Task requirements: Update the lesson on restores below, giving the passage between "Backing up means" and "of the universe.", inclusive, with "heat death of the universe" changed to "end of time".

Lesson #3c. Focus on restores not backups, and how know long they will take

Backing up means nothing if you cannot prove you can restore it, and the restoration produces the correct records, and that restoration will complete before the heat death of the universe.

Let’s examine the less-comprehensive alternatives:

  • Backup didn’t run… that would never happen, I’m monitoring that!
  • Backup ran and produced a file in S3. This might be as far as your backup validation goes. The file is empty. Or it contains the helpful string: Error: permission denied on directory /data. Your company is gone, while you scream “but you exited zero!!!” into the night.
  • Backup ostensibly contains lots of great data, but got corrupted on upload. Your company is gone.
  • Backup contains a valid database! But every shard is shard 0 because of a loop bug in your backup script. 87.5% of your company is gone.
  • Every backup contains the correct, valid database! But downloading it from that cheap storage class over a 85ms link will mean restoring will take 2 weeks. Your company is still gone.

So, make sure you prove your restores work–automate and monitor this, don’t just do it once in awhile–and make sure they will restore in an acceptable amount of time. Expect it to be a bad day, like 4 hours, but not company ending, like 4 days. Make sure corporate-policy-wise your company is comfortable with this restoration time, and get sign-off from your leadership so they won’t be surprised when the engineering team needs 7 hours to get the databases back during a catastrophe.

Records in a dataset
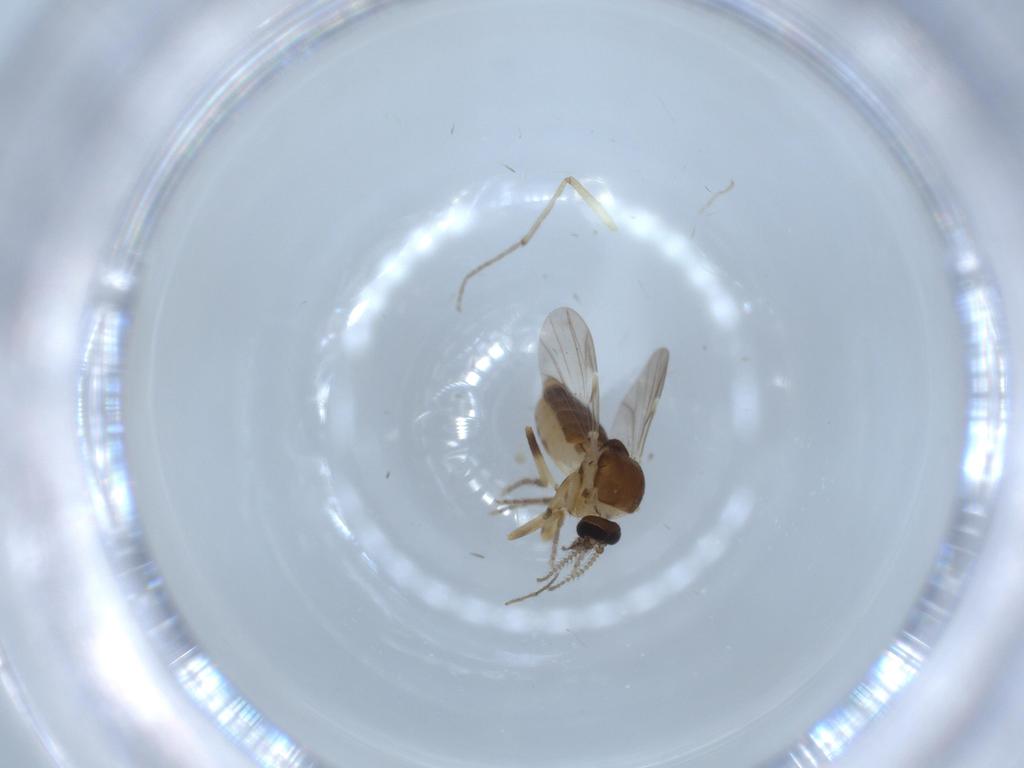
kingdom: Animalia
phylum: Arthropoda
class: Insecta
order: Diptera
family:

The answer:
Backing up means nothing if you cannot prove you can restore it, and the restoration produces the correct records, and that restoration will complete before the end of time.